* **TASK INSTRUCTIONS**:
After locating the line that contains "(346, 1486) none -> [298,982,320,993] the" in the records below, write out exactly that line and each line after it through the one that contains "[206,1539,409,1557] we discussed", and nothing else.

* **RECORDS PROVIDED**:
******************************

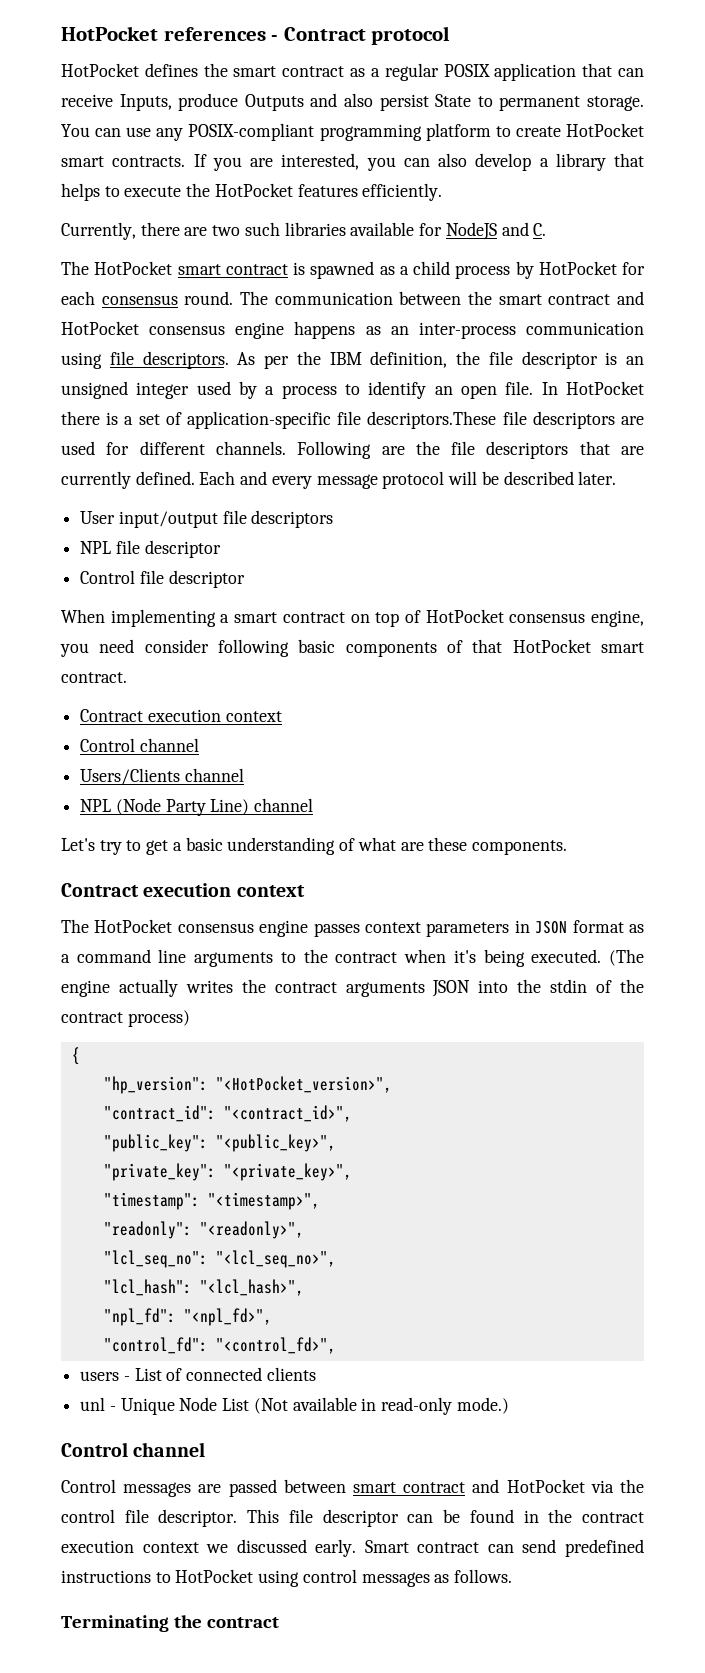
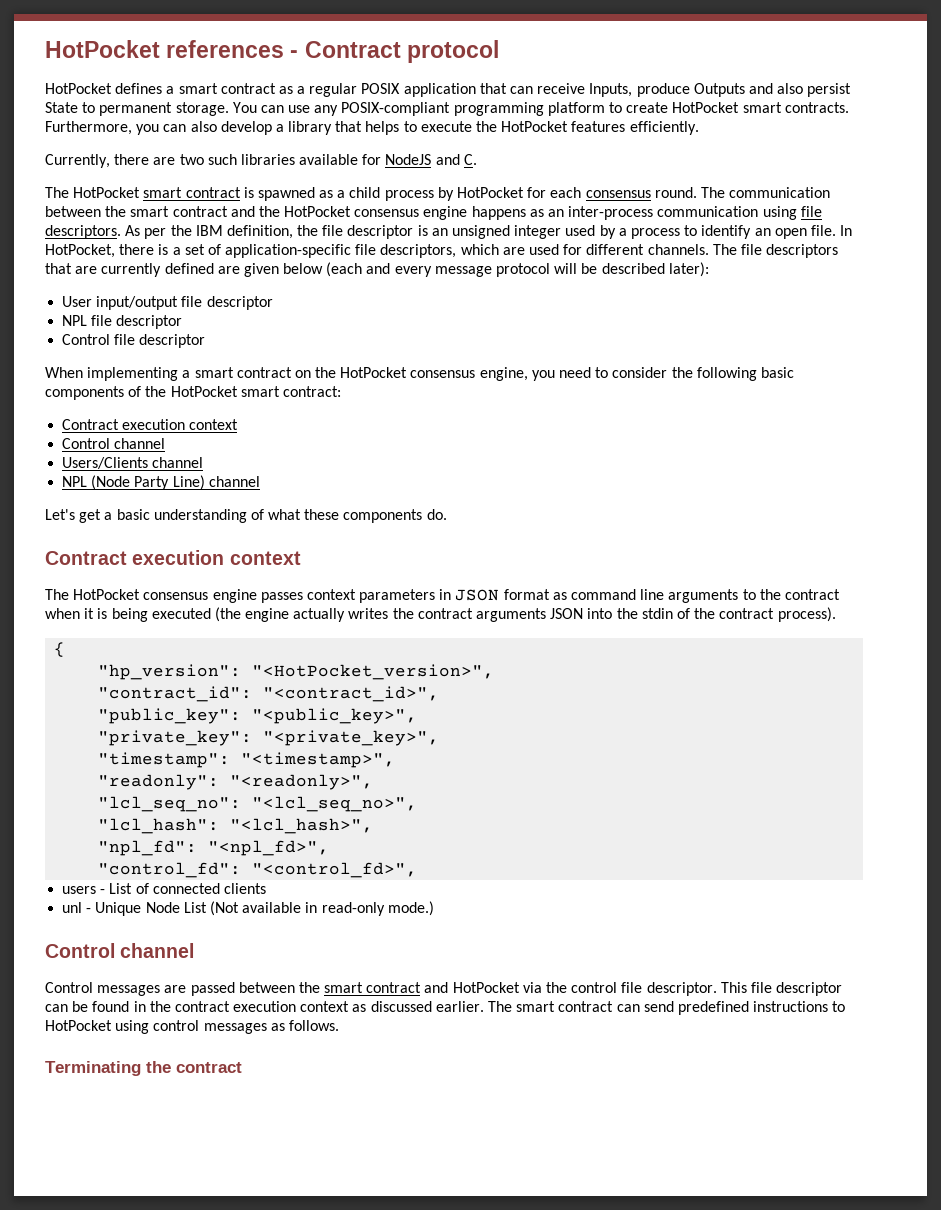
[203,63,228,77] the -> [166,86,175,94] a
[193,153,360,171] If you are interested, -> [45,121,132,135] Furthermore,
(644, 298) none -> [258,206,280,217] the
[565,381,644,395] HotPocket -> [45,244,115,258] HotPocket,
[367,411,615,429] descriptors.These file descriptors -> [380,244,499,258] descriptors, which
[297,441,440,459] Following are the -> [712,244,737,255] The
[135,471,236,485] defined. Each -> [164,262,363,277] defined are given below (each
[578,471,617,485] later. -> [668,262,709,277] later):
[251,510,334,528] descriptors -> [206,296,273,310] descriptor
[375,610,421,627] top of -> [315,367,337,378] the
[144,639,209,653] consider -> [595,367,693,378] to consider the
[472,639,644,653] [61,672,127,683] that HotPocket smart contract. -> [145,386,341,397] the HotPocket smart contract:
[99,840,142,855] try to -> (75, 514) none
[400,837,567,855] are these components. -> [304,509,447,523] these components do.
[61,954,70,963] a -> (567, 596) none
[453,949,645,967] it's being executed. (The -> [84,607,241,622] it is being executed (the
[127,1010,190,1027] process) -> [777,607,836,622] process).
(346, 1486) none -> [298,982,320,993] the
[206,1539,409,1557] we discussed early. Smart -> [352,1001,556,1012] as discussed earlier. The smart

******************************

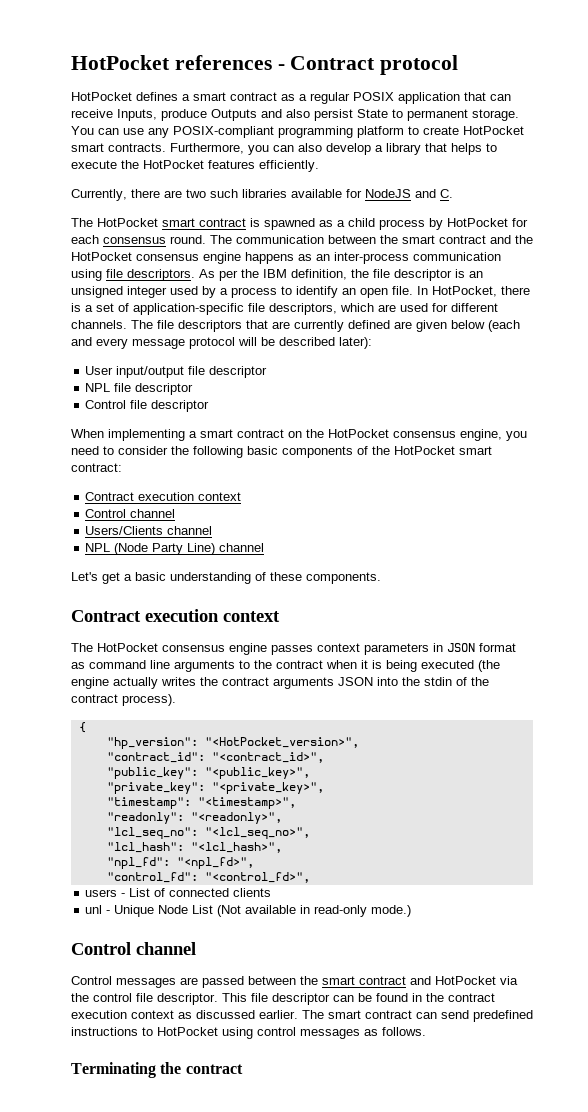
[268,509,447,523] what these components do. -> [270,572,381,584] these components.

******************************

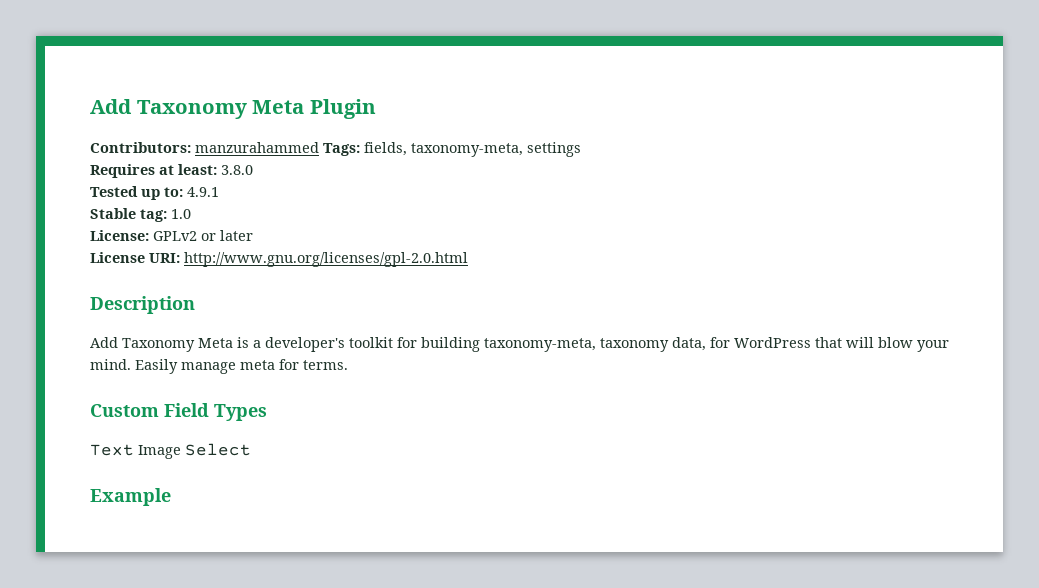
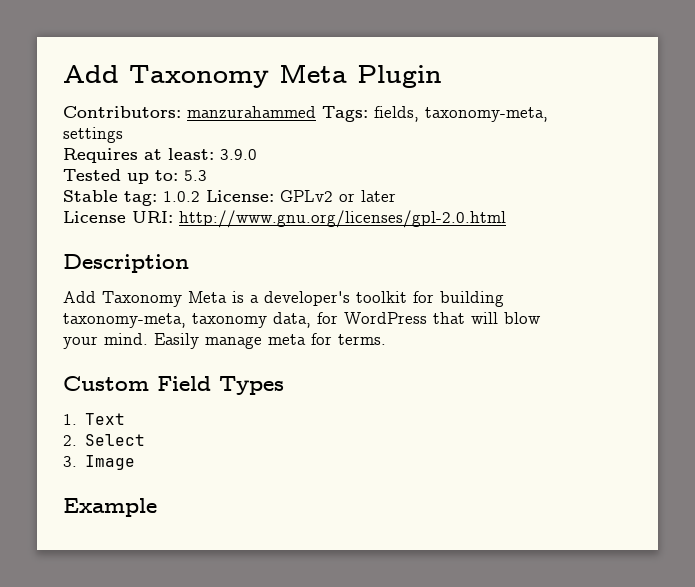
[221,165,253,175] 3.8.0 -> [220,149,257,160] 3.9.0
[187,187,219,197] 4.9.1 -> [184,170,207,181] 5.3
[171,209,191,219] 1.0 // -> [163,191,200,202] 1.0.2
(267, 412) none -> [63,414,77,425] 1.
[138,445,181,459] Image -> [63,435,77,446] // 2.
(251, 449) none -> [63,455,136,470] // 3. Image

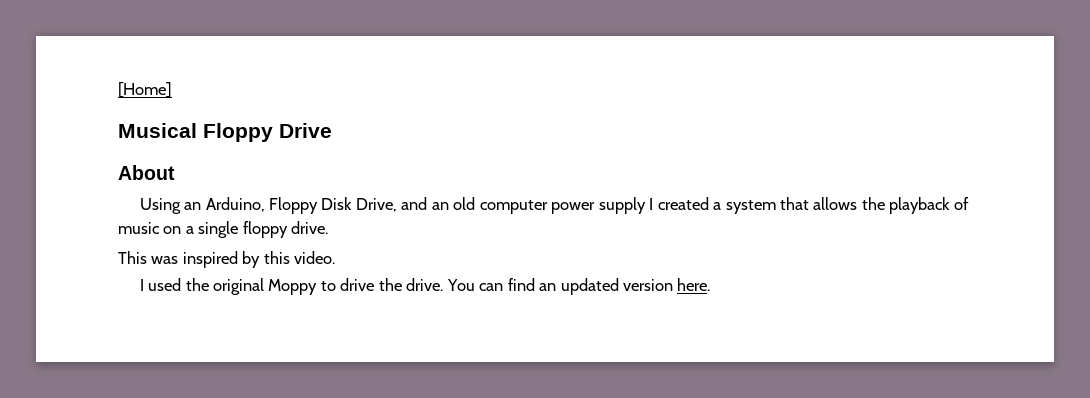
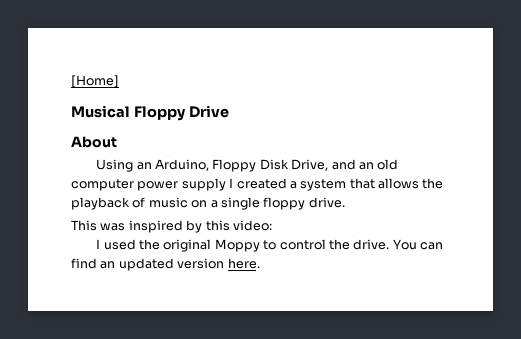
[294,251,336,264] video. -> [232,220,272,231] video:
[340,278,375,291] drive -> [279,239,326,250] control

******************************

* **YOUR RESPONSE**:
(346, 1486) none -> [298,982,320,993] the
[206,1539,409,1557] we discussed early. Smart -> [352,1001,556,1012] as discussed earlier. The smart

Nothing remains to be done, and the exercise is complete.